EXERCISE AIM — Resume the passage on removing bias from word embeddings, continuing after its last sentence.

BEGIN TEXT PASSAGE

To remove a gender bias from word embeddings, for example, you can collect many examples of word pairs that are gender-biased and shouldn’t be (such as “doctor” vs. “nurse”), and use them to find the combination of word-embedding components that are responsible for gender bias. Then you mathematically adjust the components so that that combination comes out to 0.

It’s not quite that simple — doing exactly what I said could result in a system that’s unbiased because it has no idea what gender is, which would harm its ability to understand words that carry actual information about gender (such as “she” or “uncle”). You need to also have examples of words that are appropriate to distinguish by gender, such as “he” and “she”, or “aunt” and “uncle”. You then train the system to find the right balance between destroying biased assumptions and preserving useful information about gender.

To summarize the effects of these approaches, I would say that Microsoft-style de-biasing is more transferable between different tasks, but Google-style lets you positively demonstrate that certain things about your system are fair, if you use it consistently. If you control your machine learning pipeline from end to end, from source data to the point where you make a decision, I would say you should do both.

END TEXT PASSAGE
BEGIN DATA FOR ANALYSIS

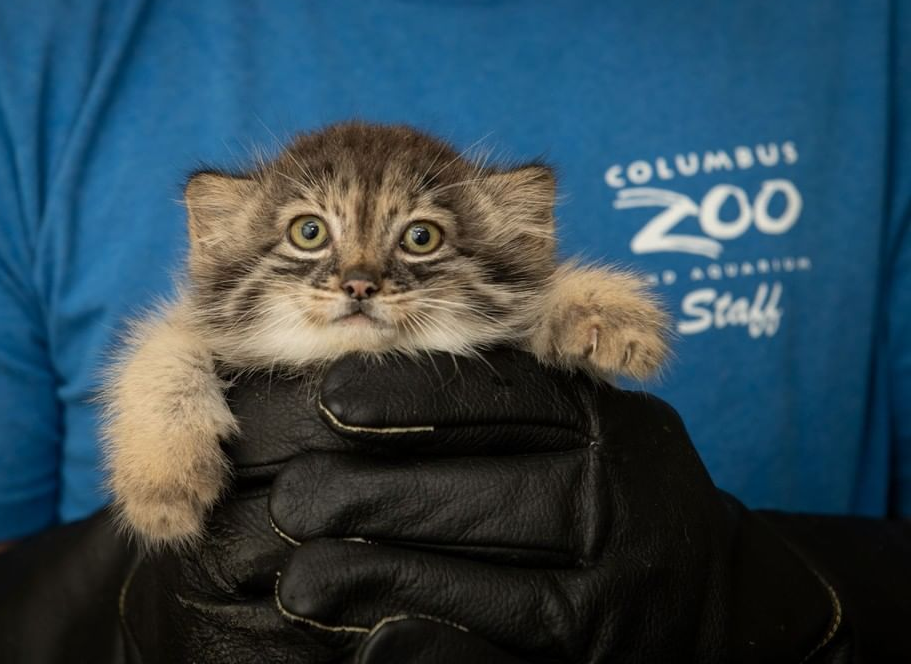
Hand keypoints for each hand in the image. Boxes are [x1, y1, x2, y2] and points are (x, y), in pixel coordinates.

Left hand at [264, 349, 909, 661]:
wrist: (723, 596)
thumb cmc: (623, 490)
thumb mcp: (593, 422)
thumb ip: (517, 393)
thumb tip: (370, 381)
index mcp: (602, 425)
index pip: (499, 397)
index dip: (407, 395)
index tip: (329, 397)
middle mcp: (610, 500)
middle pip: (474, 490)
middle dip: (368, 494)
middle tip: (294, 498)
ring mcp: (606, 590)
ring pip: (473, 580)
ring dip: (373, 574)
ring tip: (300, 574)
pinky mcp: (587, 656)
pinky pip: (492, 653)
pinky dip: (425, 645)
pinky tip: (368, 637)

END DATA FOR ANALYSIS

EXERCISE RESPONSE —
What we’ve done

In the new release of ConceptNet Numberbatch, we adapt one of the “Microsoft-style” techniques from Bolukbasi et al., but we remove many types of biases, not just one.

The process goes like this:

  • Classify words according to the appropriateness of a distinction. For example, “mother” vs. “father” contains an appropriate gender distinction that we shouldn’t change. “Homemaker” vs. “programmer” contains an inappropriate distinction. Bolukbasi provided some nice crowd-sourced data about what people consider appropriate.
  • Adjust the word vectors for words on the “inappropriate” side algebraically, so that the distinction they shouldn’t be making comes out to zero.
  • Evaluate how successful we were at removing the bias, by testing it on a different set of words than the ones we used to find the bias.

The graph below shows the gender bias that we aim to remove. Words are plotted according to how much they’re associated with male words (on the left) or female words (on the right), and according to whether our classifier says this association is appropriate (on the top) or inappropriate (on the bottom).

cn-gender-biased.png

And here’s what the graph looks like after de-biasing. The inappropriate gender distinctions have been set to nearly zero.

cn-gender-debiased

We use similar steps to remove biased associations with different races, ethnicities, and religions. Because we don’t have nice crowd-sourced data for exactly what should be removed in those cases, we instead aim to de-correlate them with words representing positive and negative sentiment.

We hope we’re pushing word vectors away from biases and prejudices, and toward systems that don’t think of you any differently whether you’re named Stephanie or Shanice or Santiago or Syed.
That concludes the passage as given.